Some reports suggest that China is about to emerge as a leader in the global graphene race. According to an article in china.org.cn quoting government studies, at present over 3000 companies “are exploring uses for graphene” and “half of the world’s graphene-related patents have been filed in China”.  Production capacity is expanding as foreign companies follow demand and establish operations in China. In early 2018 the UK-based company Versarien announced intentions to build a graphene manufacturing plant in China.

Scientists and producers around the world must decide whether graphene’s properties should be generally standardised, or whether materials should be manufactured to suit specific applications. Either way, that step looks vital for helping business unfold the 2D material’s potential.  

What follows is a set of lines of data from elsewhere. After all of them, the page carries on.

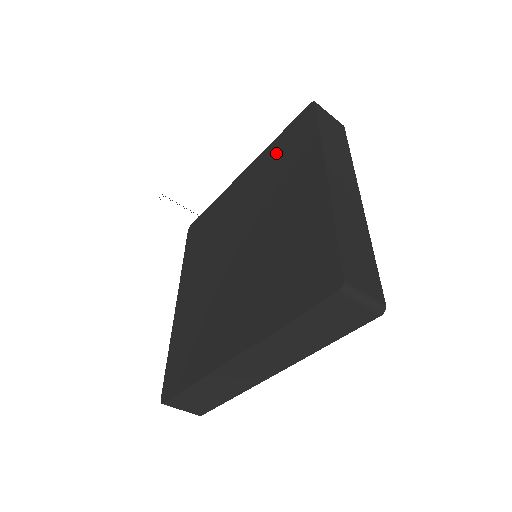
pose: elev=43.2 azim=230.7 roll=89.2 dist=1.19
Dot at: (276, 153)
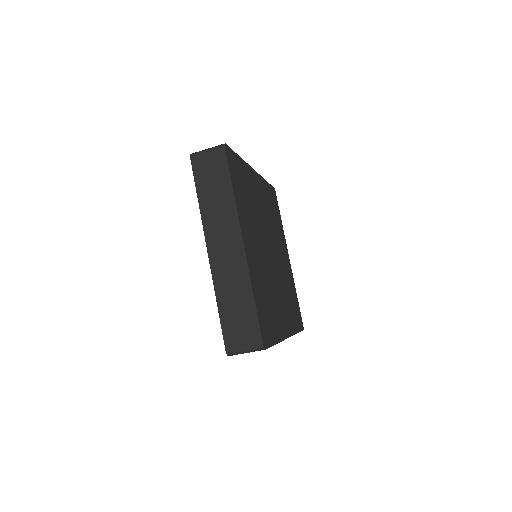
Dot at: occluded
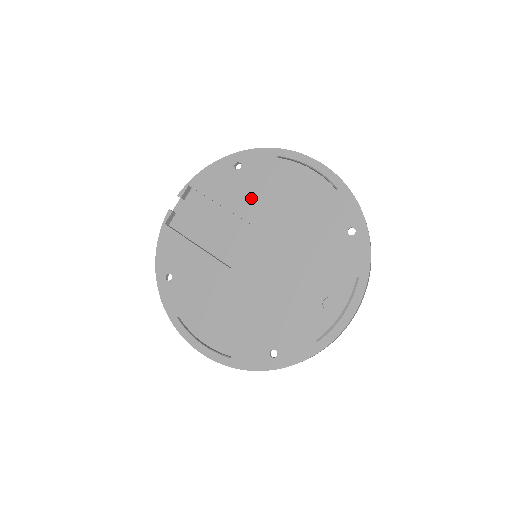
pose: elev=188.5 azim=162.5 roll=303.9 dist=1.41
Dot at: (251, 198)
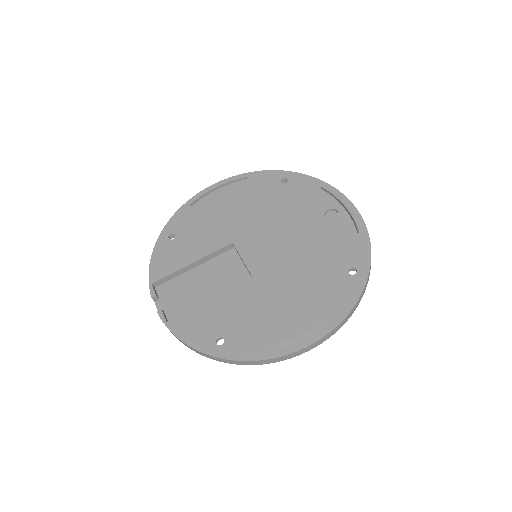
Dot at: (206, 237)
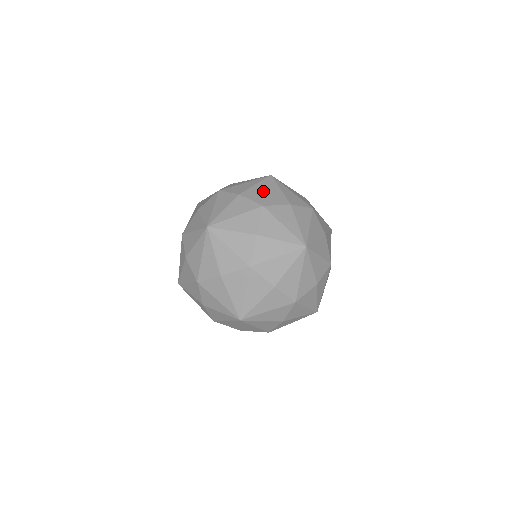
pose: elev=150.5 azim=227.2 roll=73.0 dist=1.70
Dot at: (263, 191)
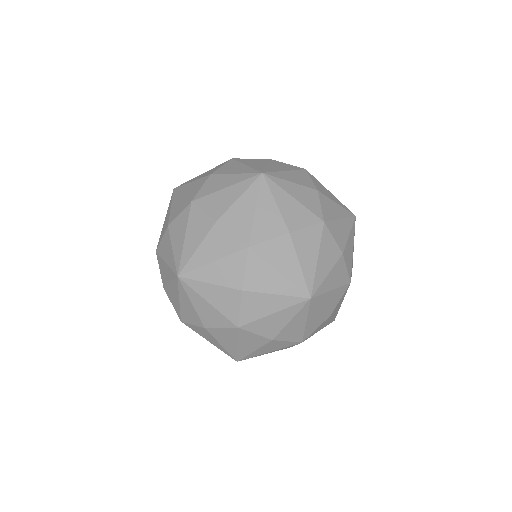
Dot at: occluded
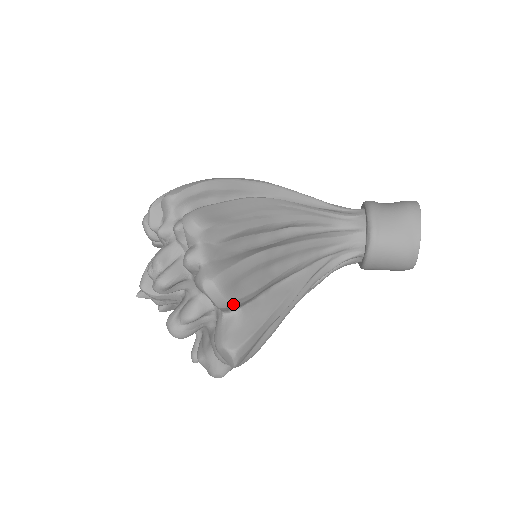
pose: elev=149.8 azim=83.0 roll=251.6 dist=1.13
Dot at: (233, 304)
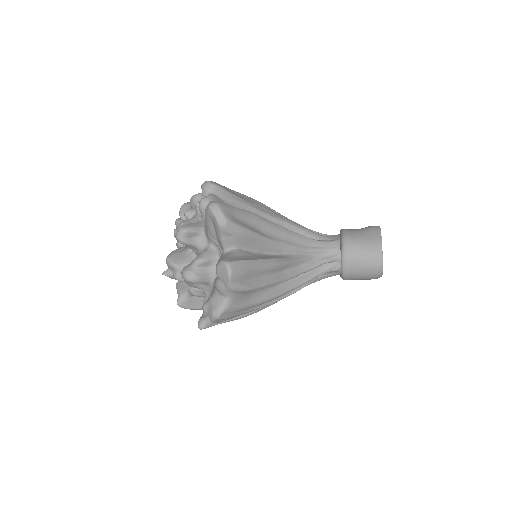
Dot at: (230, 227)
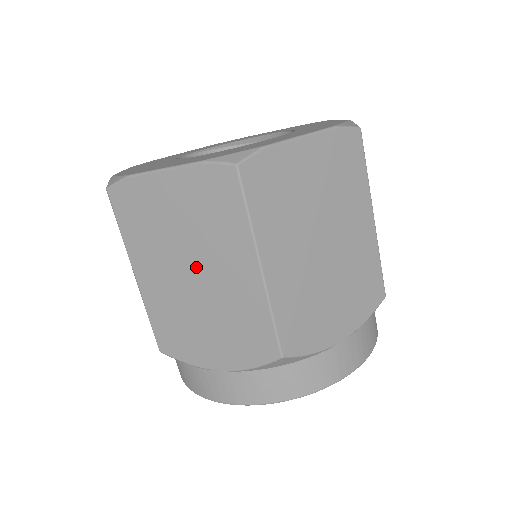
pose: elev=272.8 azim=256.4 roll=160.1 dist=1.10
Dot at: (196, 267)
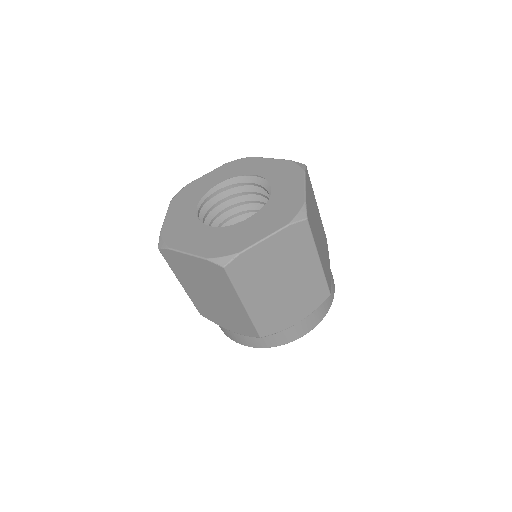
Dot at: (285, 279)
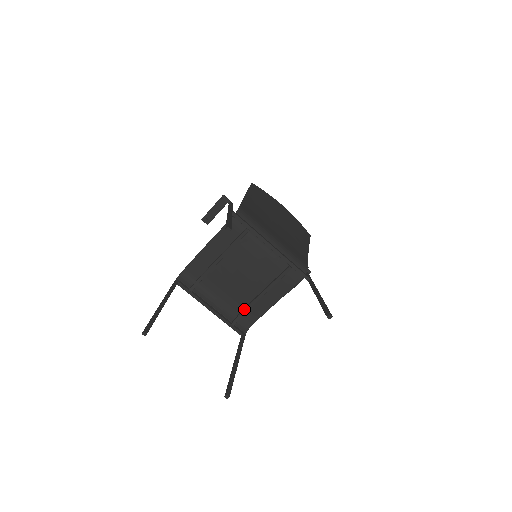
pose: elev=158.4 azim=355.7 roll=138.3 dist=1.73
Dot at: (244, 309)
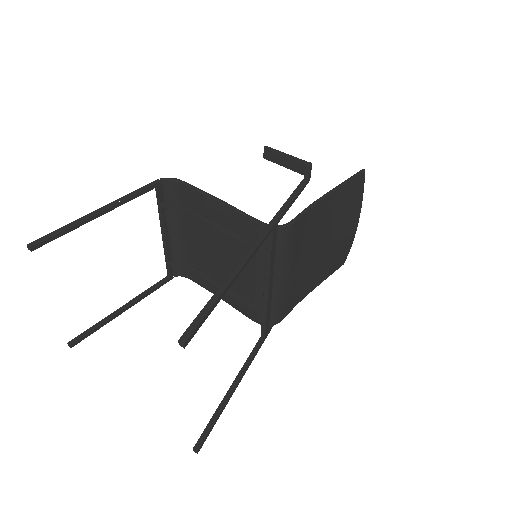
Dot at: (192, 269)
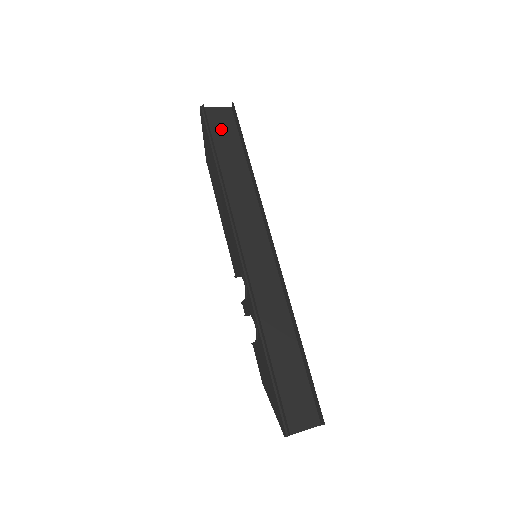
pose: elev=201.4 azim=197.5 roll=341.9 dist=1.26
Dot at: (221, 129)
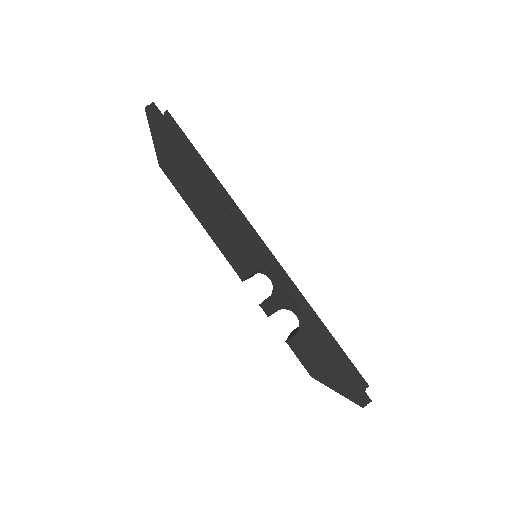
Dot at: occluded
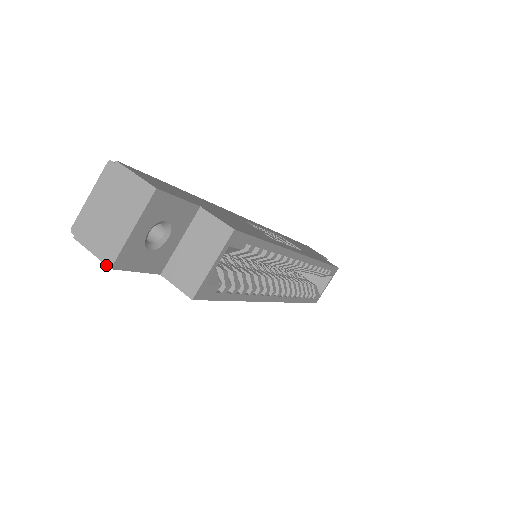
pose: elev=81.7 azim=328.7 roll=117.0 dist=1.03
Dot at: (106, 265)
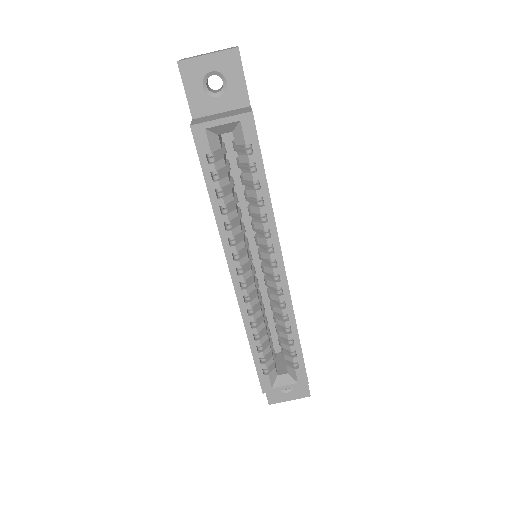
Dot at: (177, 61)
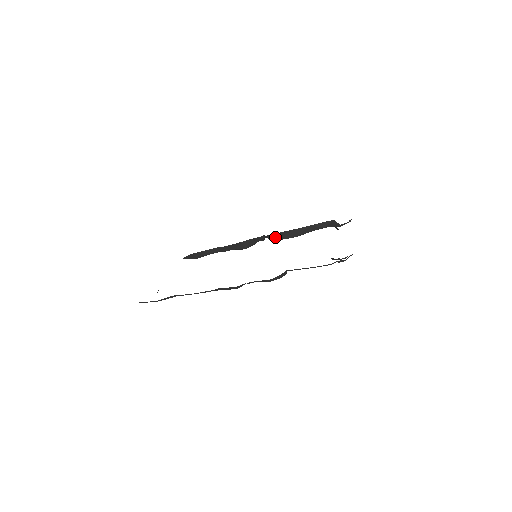
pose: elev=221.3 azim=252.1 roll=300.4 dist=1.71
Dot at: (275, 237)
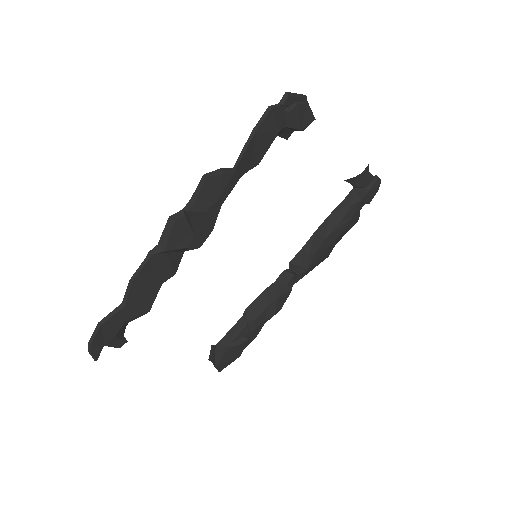
Dot at: (304, 262)
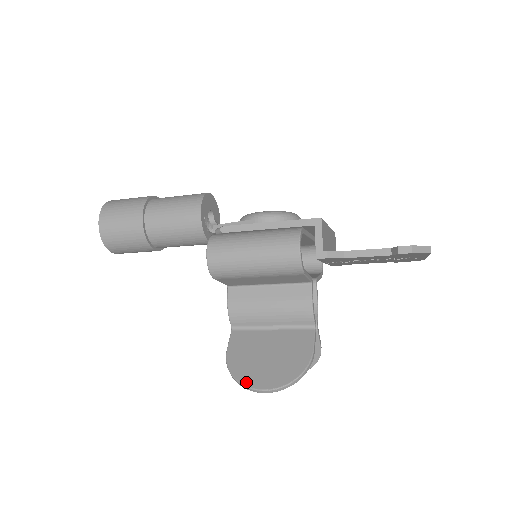
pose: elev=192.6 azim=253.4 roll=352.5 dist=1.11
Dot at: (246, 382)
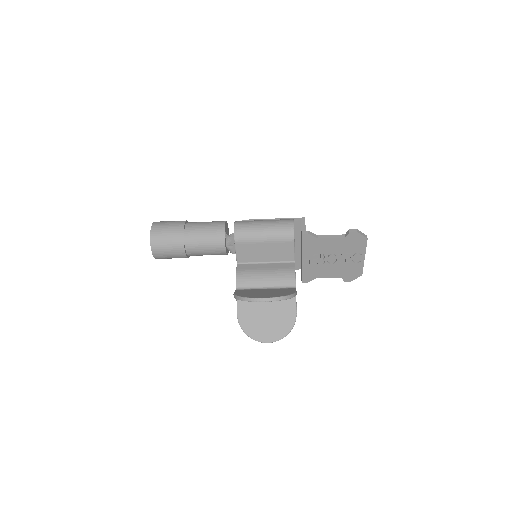
Dot at: (251, 297)
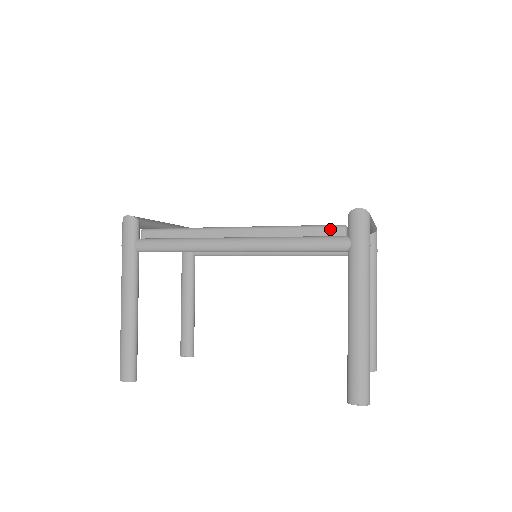
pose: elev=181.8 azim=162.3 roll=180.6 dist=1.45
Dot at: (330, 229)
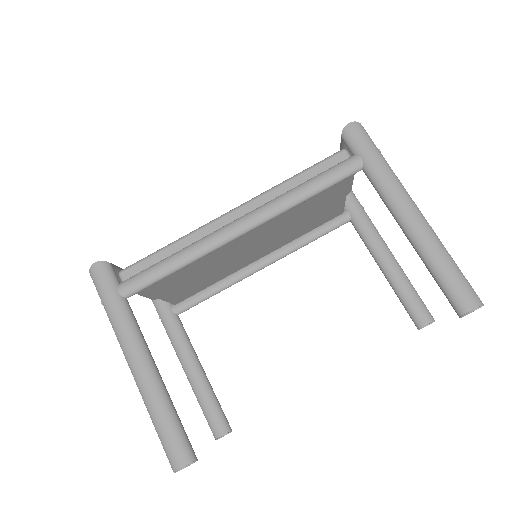
Dot at: (332, 159)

Examples of companies offering commercial products containing graphene in some form

  • Dassi Bikes, UK - graphene-enhanced aero road bikes

  • FiiO, China - in-ear monitor earphones (FiiO F3), that make use of a graphene-enhanced diaphragm driver

  • Zolo, Liberty, Canada - wireless earphones with "graphene-enhanced" sound

  • Colmar and  Directa Plus, Italy -  graphene-enhanced sportswear

  • Team Group, Taiwan - slim M.2 PCIe SSD built specifically for gaming laptop/high-performance tablet PCs; uses graphene copper foil cooling module

  • Nanomedical Diagnostics, USA - graphene-enhanced NHS Agile biosensor chip

  • Catlike, Spain - graphene-enhanced cycling helmets

  • McLaren, Richard Mille, UK - RM 50-03 Tourbillon Split Seconds Chronograph Ultralight McLaren F1 watch using graphene, titanium and carbon fibre composite

  • First Graphene, Australia - PureGRAPH graphene sheets and flakes used in coatings, battery electrodes, composites, concrete, and inks

  • Vollebak, UK - graphene-enhanced jacket

  • HEAD, Netherlands - graphene-enhanced tennis rackets and skis

  • Huawei, China - Mate 20X smartphone uses "graphene film cooling technology”

  • Inov-8, UK - fitness shoes incorporating graphene

  • Tetreles Technology, USA - graphene-doped water filters

  • Nanocase - smartphone cases with a graphene panel to help dissipate heat

  • Vittoria, Italy - graphene bikes and tyres

  • GNext, Italy - conductive ink, graphene film, graphene paint-coating, composites

  • Ubrix Resources, USA - graphene-enhanced concrete.